Dataset entries
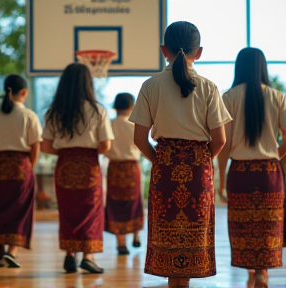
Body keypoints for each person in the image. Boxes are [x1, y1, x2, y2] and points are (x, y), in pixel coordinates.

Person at [129, 21, 232, 288]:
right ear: (198, 53)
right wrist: (200, 161)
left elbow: (140, 139)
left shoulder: (150, 85)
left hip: (165, 169)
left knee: (168, 234)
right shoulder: (209, 87)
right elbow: (220, 139)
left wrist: (162, 161)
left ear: (164, 49)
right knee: (194, 234)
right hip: (199, 171)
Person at [218, 47, 286, 288]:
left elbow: (223, 146)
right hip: (269, 172)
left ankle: (251, 268)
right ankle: (261, 272)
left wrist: (221, 180)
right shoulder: (277, 97)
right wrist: (273, 158)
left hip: (240, 172)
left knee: (244, 223)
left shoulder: (229, 97)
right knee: (268, 224)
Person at [41, 63, 114, 274]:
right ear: (87, 83)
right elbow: (106, 145)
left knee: (67, 211)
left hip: (65, 165)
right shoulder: (98, 110)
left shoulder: (54, 111)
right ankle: (88, 256)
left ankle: (69, 255)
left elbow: (46, 145)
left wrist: (66, 155)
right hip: (89, 165)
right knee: (90, 211)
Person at [0, 75, 42, 268]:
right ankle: (12, 252)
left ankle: (0, 253)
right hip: (21, 167)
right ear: (24, 92)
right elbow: (35, 147)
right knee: (20, 209)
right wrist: (29, 166)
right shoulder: (29, 116)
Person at [104, 93, 144, 255]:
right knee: (134, 202)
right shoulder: (134, 126)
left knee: (116, 204)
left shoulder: (108, 125)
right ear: (131, 107)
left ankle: (121, 243)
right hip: (131, 168)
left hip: (114, 167)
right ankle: (135, 235)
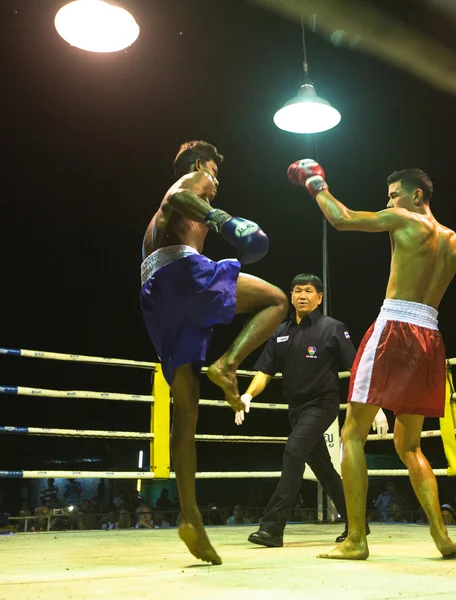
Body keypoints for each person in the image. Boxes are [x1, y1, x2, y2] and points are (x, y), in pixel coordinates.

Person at [287, 160, 456, 560]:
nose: (389, 202)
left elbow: (342, 219)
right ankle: (442, 536)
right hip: (430, 337)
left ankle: (356, 540)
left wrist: (315, 183)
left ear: (417, 195)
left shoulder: (404, 219)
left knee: (352, 435)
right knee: (410, 445)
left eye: (394, 195)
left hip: (394, 327)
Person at [140, 140, 288, 563]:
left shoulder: (154, 225)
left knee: (186, 411)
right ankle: (228, 363)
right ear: (204, 164)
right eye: (215, 172)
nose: (216, 182)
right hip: (181, 274)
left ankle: (190, 517)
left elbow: (169, 214)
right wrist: (220, 217)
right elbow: (179, 195)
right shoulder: (196, 180)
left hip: (155, 296)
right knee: (276, 300)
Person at [239, 274, 364, 547]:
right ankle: (358, 522)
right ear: (291, 295)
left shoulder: (332, 328)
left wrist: (371, 407)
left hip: (322, 404)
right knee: (324, 470)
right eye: (297, 291)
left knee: (294, 450)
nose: (302, 296)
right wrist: (247, 395)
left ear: (319, 297)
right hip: (295, 409)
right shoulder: (280, 332)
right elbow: (265, 372)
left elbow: (355, 369)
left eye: (308, 291)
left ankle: (272, 529)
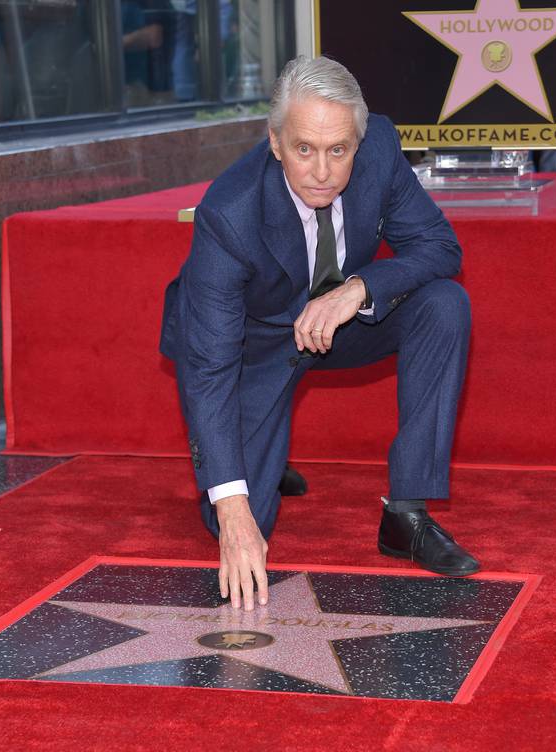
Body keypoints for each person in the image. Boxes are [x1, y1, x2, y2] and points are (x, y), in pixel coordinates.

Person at [160, 56, 479, 612]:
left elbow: (440, 247)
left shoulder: (378, 150)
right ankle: (261, 444)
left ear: (358, 139)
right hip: (248, 346)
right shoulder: (229, 213)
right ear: (276, 142)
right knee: (232, 519)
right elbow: (209, 372)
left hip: (338, 323)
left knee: (443, 304)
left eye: (339, 150)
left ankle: (407, 515)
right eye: (304, 149)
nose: (323, 171)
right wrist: (234, 513)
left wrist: (357, 288)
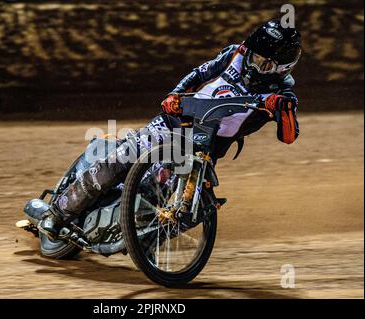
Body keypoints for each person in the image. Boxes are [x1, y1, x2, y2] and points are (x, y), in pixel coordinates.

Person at [38, 19, 302, 240]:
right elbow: (200, 73)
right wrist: (175, 94)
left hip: (202, 151)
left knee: (183, 209)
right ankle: (57, 214)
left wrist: (284, 110)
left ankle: (143, 246)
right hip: (170, 125)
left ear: (282, 68)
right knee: (118, 161)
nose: (253, 65)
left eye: (263, 63)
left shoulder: (283, 92)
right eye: (253, 56)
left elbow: (289, 136)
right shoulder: (236, 54)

### What you need to do
In the records above, find the line with "right ear: (131, 107)". Print exactly from there through the line with "right knee: (410, 445)", minus the pictures.

### Result of this exercise
right ear: (131, 107)
left ankle: (121, 243)
right hip: (131, 168)
left hip: (114, 167)
right ankle: (135, 235)
Body keypoints for each person in the image. Boxes are [x1, y1, x2, y2] and points are (x, y), in pixel coordinates.

Person at [287, 160, 456, 560]:
nose: (389, 202)
left elbow: (342, 219)
right ankle: (442, 536)
right hip: (430, 337)
left ankle: (356, 540)
left wrist: (315, 183)
left ear: (417, 195)
left shoulder: (404, 219)
left knee: (352, 435)
right knee: (410, 445)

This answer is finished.